The flag of El Marqués is white with a blue version of its coat of arms centered upon it.
Daniel Rentería, 8 July 2025


Coat of Arms


image from queretaro.gob.mx

The council simply told me to consult the Municipal Policy of Good Government and Police, which describes its coat of arms in Article 6 (pub. 20 January 2010; but the coat of arms was created earlier): Most versions online are black, but the official image is gray, some are blue. Older versions have the leaves as green and red, like the National Colors. The official image also has its name at the top and a motto "Origen y Destino" at the bottom, but is rarely used. Rather, the name "El Marqués Qro." is found at the bottom most often.

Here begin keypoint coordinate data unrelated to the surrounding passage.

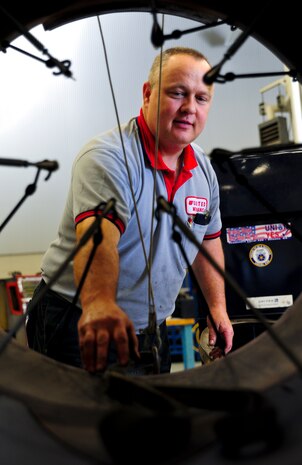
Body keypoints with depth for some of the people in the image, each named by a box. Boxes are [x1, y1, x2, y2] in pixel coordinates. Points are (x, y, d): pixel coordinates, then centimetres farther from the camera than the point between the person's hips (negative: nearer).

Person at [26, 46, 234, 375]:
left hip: (152, 331, 8)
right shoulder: (108, 157, -22)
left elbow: (208, 239, 17)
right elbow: (98, 237, -39)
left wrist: (217, 307, 11)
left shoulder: (203, 169, 3)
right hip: (82, 330, -7)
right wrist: (99, 305, -57)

Note, the official description has some things that do not really make sense or are incorrect, partially because it is referencing the actual Pan Dulce monument and not the actual coat of arms; from Article 6 (simplified):

It is divided into 2 sections and a rectangle...Inside of the rectangle [left] two motives are observed in the upper prat: the sun which gives heat to the cultivable soil and the incipient industrialization [factory]. In the center a drawing allusive to the "Pan de Dulce" monument constructed in the 17th Century is located, which serves as the boundary with the Municipality of Querétaro and served as boundary marker that determined the adjacent territories of the political division which belonged to the Kingdom of New Spain (Mexico) and Nueva Galicia (Guadalajara, Jalisco)...it gives its name to the fact it has the sameness to a replica of the miniatures of fruit and vegetables made of sugar which were given as a dessert to indigenes invited by Conín [Indian conquistador]; it is a monolith which is composed of four bodies or sections: the first is the basement, the second has serpent forms which go to unite by their heads formed by two snails; in the third body the serpent forms originate in the center of a shell...[to the right is a field for agriculture and a stone path under] In the upper part of the upper square "La Iglesia Chiquita" is represented, considered the oldest Catholic temple of Querétaro. In the lower part the figure of Don Juan Antonio de Urrutia y Arana, Marqúes [or Marquess] of the Villa del Villar y del Águila [name corrected*] over monumental arches of the city of Querétaro. In the lower section, an Otomí ball player is represented and to his sides the words: "Tlachco, Ndamaxei, Xico y Querenda", names with which it [the game] was called "place where the ball game is played.